Giving back to the community is also an important facet of Maud Borup.  The company actively supports many not-for-profits, including St. Jude Children’s Research Hospital and the Minnesotabased Blair’s Tree of Hope, whose mission is to help the families of children who have been hospitalized with a life-threatening illness.

At a whole different level

Christine is aware she is very much like Maud Borup: a forerunner.

As a female business owner she is in the minority (in 2015, about 29 percent of America’s business owners were women), but as a veteran woman business owner she is even more of a rarity.

Per the Veteran Women-Owned Businesses NWBC Analysis of 2012 Survey of Business Owners, there are only 383,302 veteran women-owned businesses in the United States. Less than 4% of these businesses have more than one employee.

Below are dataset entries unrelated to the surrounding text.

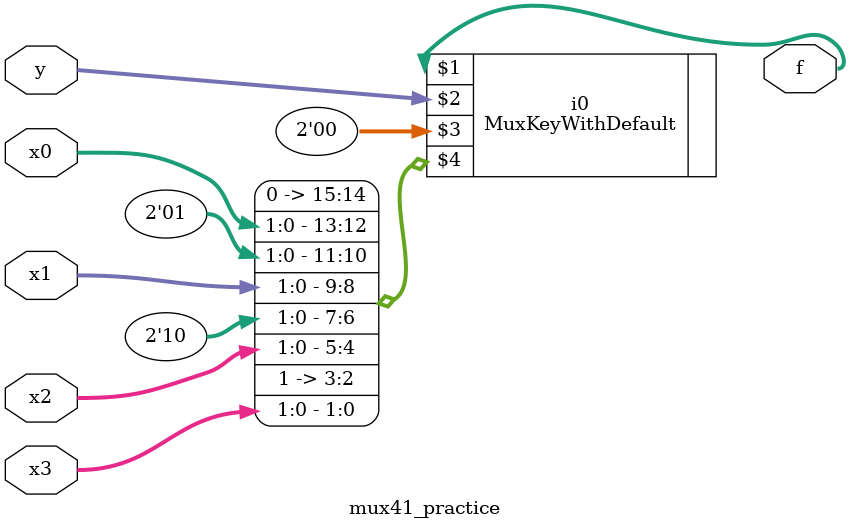
<source format=v>
`include "mux_key.v"

module mux41_practice (
    input [1:0] x0, // 输入x0
    input [1:0] x1, // 输入x1
    input [1:0] x2, // 输入x2
    input [1:0] x3, // 输入x3
    input [1:0] y, // 控制端y
    output [1:0] f // 输出f
);
    MuxKeyWithDefault #(4, 2, 2) i0 (f, y, 2'b00, {
        2'b00, x0,
        2'b01, x1,
        2'b10, x2,
        2'b11, x3
    });
endmodule

</source>
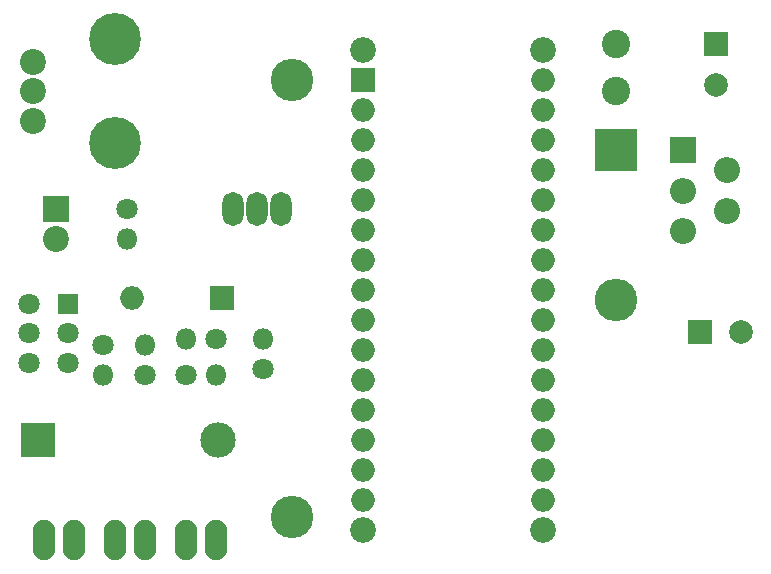
<source format=gbr>
G04 #@! TF.GenerationSoftware,KiCad,Pcbnew,(5.0.0)*
G04 #@! TF.CreationDate,2018-08-07T13:03:25+01:00*
G04 #@! TF.ProjectId,OpenSpritzer,4F70656E53707269747A65722E6B6963,rev?*
G04 #@! TF.SameCoordinates,Original*
G04 #@! TF.FileFunction,Soldermask,Top*
G04 #@! TF.FilePolarity,Negative*
%FSLAX46Y46*%
G04 Gerber Fmt 4.6, Leading zero omitted, Abs format (unit mm)*
G04 Created by KiCad (PCBNEW (5.0.0)) date 08/07/18 13:03:25*
%MOMM*%
%LPD*%
G01*
G04 APERTURE LIST*
%ADD10O,1.800000X2.900000*%
%ADD11C,2.200000*%
%ADD12C,4.400000*%
%ADD13R,1.800000X1.800000*%
%ADD14C,1.800000*%
%ADD15R,2.000000X2.000000*%
%ADD16O,2.000000X2.000000*%
%ADD17C,2.180000*%
%ADD18R,2.200000X2.200000*%
%ADD19R,3.000000X3.000000*%
%ADD20O,3.000000X3.000000*%
%ADD21O,1.910000X3.410000*%
%ADD22O,1.800000X1.800000*%
%ADD23C,3.600000*%
%ADD24C,2.000000*%
%ADD25R,3.600000X3.600000*%
%ADD26O,3.600000X3.600000*%
%ADD27C,2.400000*%
%ADD28O,2.200000X2.200000*%
G04 APERTURE END LIST*
D10*
G04 #@! TO.C,Q1*
X104000000Y-98000000D03*
X102000000Y-98000000D03*
X106000000Y-98000000D03*
G04 #@! TD*
D11*
G04 #@! TO.C,RV1*
X85000000Y-85500000D03*
X85000000Y-88000000D03*
X85000000Y-90500000D03*
D12*
X92000000Y-83600000D03*
X92000000Y-92400000D03*
G04 #@! TD*
D13*
G04 #@! TO.C,SW1*
X88000000Y-106000000D03*
D14*
X88000000Y-108500000D03*
X88000000Y-111000000D03*
X84700000Y-106000000D03*
X84700000Y-108500000D03*
X84700000Y-111000000D03*
G04 #@! TD*
D15*
G04 #@! TO.C,A1*
X113000000Y-87000000D03*
D16*
X128240000Y-120020000D03*
X113000000Y-89540000D03*
X128240000Y-117480000D03*
X113000000Y-92080000D03*
X128240000Y-114940000D03*
X113000000Y-94620000D03*
X128240000Y-112400000D03*
X113000000Y-97160000D03*
X128240000Y-109860000D03*
X113000000Y-99700000D03*
X128240000Y-107320000D03*
X113000000Y-102240000D03*
X128240000Y-104780000D03*
X113000000Y-104780000D03*
X128240000Y-102240000D03*
X113000000Y-107320000D03*
X128240000Y-99700000D03*
X113000000Y-109860000D03*
X128240000Y-97160000D03*
X113000000Y-112400000D03*
X128240000Y-94620000D03*
X113000000Y-114940000D03*
X128240000Y-92080000D03*
X113000000Y-117480000D03*
X128240000Y-89540000D03*
X113000000Y-120020000D03*
X128240000Y-87000000D03*
X113000000Y-122560000D03*
X128240000Y-122560000D03*
D17*
X113000000Y-84460000D03*
X128240000Y-84460000D03*
X128240000Y-125100000D03*
X113000000Y-125100000D03*
G04 #@! TD*
D18*
G04 #@! TO.C,D1*
X87000000Y-98000000D03*
D11*
X87000000Y-100540000D03*
G04 #@! TD*
D15*
G04 #@! TO.C,D2*
X101000000Y-105500000D03*
D16*
X93380000Y-105500000D03*
G04 #@! TD*
D19*
G04 #@! TO.C,D3*
X85500000Y-117500000D03*
D20*
X100740000Y-117500000D03*
G04 #@! TD*
D21*
G04 #@! TO.C,J1*
X86000000Y-126000000D03*
X88540000Y-126000000D03*
G04 #@! TD*
G04 #@! TO.C,J2*
X92000000Y-126000000D03*
X94540000Y-126000000D03*
G04 #@! TD*
G04 #@! TO.C,J3*
X98000000Y-126000000D03*
X100540000Y-126000000D03*
G04 #@! TD*
D14*
G04 #@! TO.C,R1*
X93000000Y-98000000D03*
D22*
X93000000Y-100540000D03*
G04 #@! TD*
D14*
G04 #@! TO.C,R2*
X91000000Y-109500000D03*
D22*
X91000000Y-112040000D03*
G04 #@! TD*
D14*
G04 #@! TO.C,R3*
X94500000Y-112000000D03*
D22*
X94500000Y-109460000D03*
G04 #@! TD*
D14*
G04 #@! TO.C,R4*
X100500000Y-109000000D03*
D22*
X97960000Y-109000000D03*
G04 #@! TD*
D14*
G04 #@! TO.C,R5*
X98000000Y-112000000D03*
D22*
X100540000Y-112000000D03*
G04 #@! TD*
D14*
G04 #@! TO.C,R6*
X104500000Y-111500000D03*
D22*
X104500000Y-108960000D03*
G04 #@! TD*
D23*
G04 #@! TO.C,*
X107000000Y-87000000D03*
G04 #@! TD*
D15*
G04 #@! TO.C,C1*
X141500000Y-108410000D03*
D24*
X145000000Y-108410000D03*
G04 #@! TD*
D15*
G04 #@! TO.C,C2*
X142900000Y-84000000D03*
D24*
X142900000Y-87500000D03*
G04 #@! TD*
D25*
G04 #@! TO.C,D4*
X134400000Y-93000000D03*
D26*
X134400000Y-105700000D03*
G04 #@! TD*
D27*
G04 #@! TO.C,L1*
X134400000Y-84000000D03*
X134400000Y-88000000D03*
G04 #@! TD*
D18*
G04 #@! TO.C,U1*
X140100000Y-93000000D03*
D28*
X143800000Y-94700000D03*
X140100000Y-96400000D03*
X143800000Y-98100000D03*
X140100000Y-99800000D03*
G04 #@! TD*
D23*
G04 #@! TO.C,*
X107000000Y-124000000D03*
G04 #@! TD*
M02*

</source>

To women (and men) getting out of the military, Christine has simple, but powerful advice: be proud.

“So many military people I know are modest,” Christine said.  “They don’t realize the value of what they have.  For me seeing that on a resume – that service – automatically puts you at a whole different level in terms of accountability and trust.”

She encourages veterans to think broadly and with a creative, open mind when it comes to potential job and entrepreneurial opportunities after service.

“When you’re in the military you’ve been told what to do for a long time and when you get out, it’s your choice now,” Christine said.  “So, what are you going to do with the rest of your life?  You are in control and it’s your opportunity to really flourish and be what you want to be.”

Don’t let your MOS define your path, either she says.

“I was a medic and my life after the military was marketing, it was product, it was colorful,” Christine said.  “A lot of things were different than what I learned in the military.  Yet, foundationally, there were so many things I could take from it and still use today.”

One of those things is teamwork.

There’s no doubt about it – Christine is successful.

Among her awards and honors:  2017 Wonder Women Award from Twin Cities Business; 2016 Enterprising Women of the Year Award from Enterprising Women Magazine, 2015 Torch Award for Ethics Finalist from the Better Business Bureau and 2012 Young Business Owner Woman of the Year Award from the National Association of Women Business Owners.

However, Christine sees her successes as a business owner as a team effort; just like she did in the Army.

“The biggest part of our success [at Maud Borup] is being able to bring in people who can contribute, love the work and are passionate about what we do,” Christine said.  “Without amazing people we wouldn’t be where we are today.”